Dans la mise en scène soignée et vivante de Vincent Tavernier, une scénographie enchanteresse de Claire Niquet reconstitue des décors du Grand Siècle. Majestueuses colonnes en trompe-l’œil, splendides toiles peintes avec effets de perspective, costumes colorés dus à Erick Plaza-Cochet, armures scintillantes, jupettes et perruques, tout contribue à faire de ce spectacle un enchantement visuel plongeant le public dans les artifices qui font les charmes de la tragédie lyrique. Car Campra, qui a composé Tancrède deux ans après avoir démissionné de sa charge de maître de musique à Notre-Dame de Paris – charge qui lui interdisait de se consacrer à l’opéra – apparaît comme un chaînon entre Lully et Rameau. Pour L’Europe galante, opéra-ballet de 1697, l’anonymat était de rigueur. En 1702, ce n’est plus le cas pour Tancrède. Campra peut non seulement signer ouvertement de son nom, mais aussi innover, notamment en faisant de son héros non pas un haute-contre, mais un baryton-basse – changement de tessiture qui va de pair avec un réexamen du statut de la figure idéale, ou idéalisée. C’est Benoît Arnould qui incarne avec passion, qui habite véritablement ce rôle de héros puissant et naïf, audacieux et ingénu, victorieux et défait à la fois. La qualité de sa diction est admirable dans les nombreux récitatifs, tout autant que son art de la projection au service d’une voix profonde et émouvante.
Dans l’intrigue inspirée de la Jérusalem délivrée du Tasse, source de nombreux opéras, le pieux et preux Tancrède fait partie de l’armée de Godefroy mais tombe amoureux de la princesse sarrasine Clorinde, qui ne peut avouer son propre amour pour son ennemi, d’autant qu’elle est aimée du chef sarrasin, Argant. L’enchanteur Isménor, quant à lui, aime Herminie, la fille du roi d’Antioche, mais elle est amoureuse elle aussi de Tancrède.

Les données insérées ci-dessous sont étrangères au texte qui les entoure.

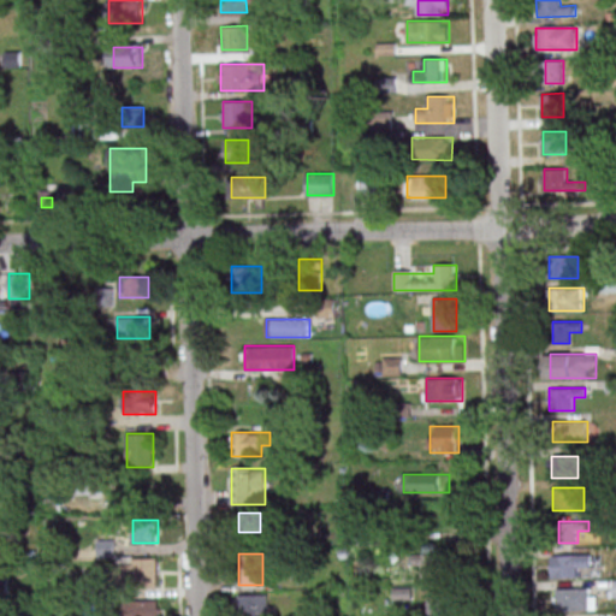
[(414,554),(414,567),(420,567),(420,578),(446,578),(446,554),(414,554)]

Aussi Isménor propose-t-il ses pouvoirs magiques à Argant pour vaincre Tancrède. Les cinq actes donnent lieu à de nombreux – et parfois fort longs – récitatifs, mais aussi à diverses scènes fantastiques et à de somptueux ballets, qui réjouissent l’œil grâce au travail du Ballet de l’Opéra Grand Avignon, dirigé par Éric Bélaud. À l’acte V, Clorinde revêt l’armure d’Argant pour périr sans être reconnue sous les coups de celui qu’elle aime et qui l’aime, avant de l’inciter, mourante, à lui survivre : « Vivez… c’est un effort que j’exige de vous ». Dans ce rôle qui mêle violence et douceur, révolte et abandon, Isabelle Druet compose avec talent le personnage complexe d’une Clorinde aux multiples facettes. On reste impressionné par ses colères, par la clarté de son élocution dans les vers classiques de Danchet, et surtout durablement ému par le lyrisme de ses dernières répliques. La mort de Clorinde est un moment de pure poésie, évoquant la mort de Didon dans l’opéra de Purcell.
Les rôles secondaires sont remarquablement servis – avec l’excellent Alain Buet en Argant, et l’efficace Éric Martin-Bonnet en Isménor, même si le texte, dans les récitatifs comme dans les airs, n’est pas toujours immédiatement compréhensible. La soprano Chantal Santon convainc et émeut en Herminie, dont elle creuse les côtés sombres autant que la dimension sensible. Mais pourquoi renoncer aux surtitres au prétexte que le livret est en français ? Même si la chute des alexandrins est somme toute assez prévisible, la langue est suffisamment désuète pour exiger de l’auditeur, lorsque l’articulation et la prononciation ne sont pas impeccables, des efforts d’interprétation qui s’exercent aux dépens de l’écoute musicale.
Il faut dire enfin le plus grand bien de l’Orchestre Les Temps Présents et des Chantres du Centre de Musique Baroque de Versailles qui, sous la direction élégante et raffinée d’Olivier Schneebeli, nous mènent insensiblement du divertissement de cour à la tragédie de l’amour et de la mort. La gloire, ici, est « inhumaine » et « cruelle », le héros, dans le locus horribilis formant le cœur de la forêt enchantée, se décrit lui-même comme un « Guerrier sans gloire, Amant sans espérance ».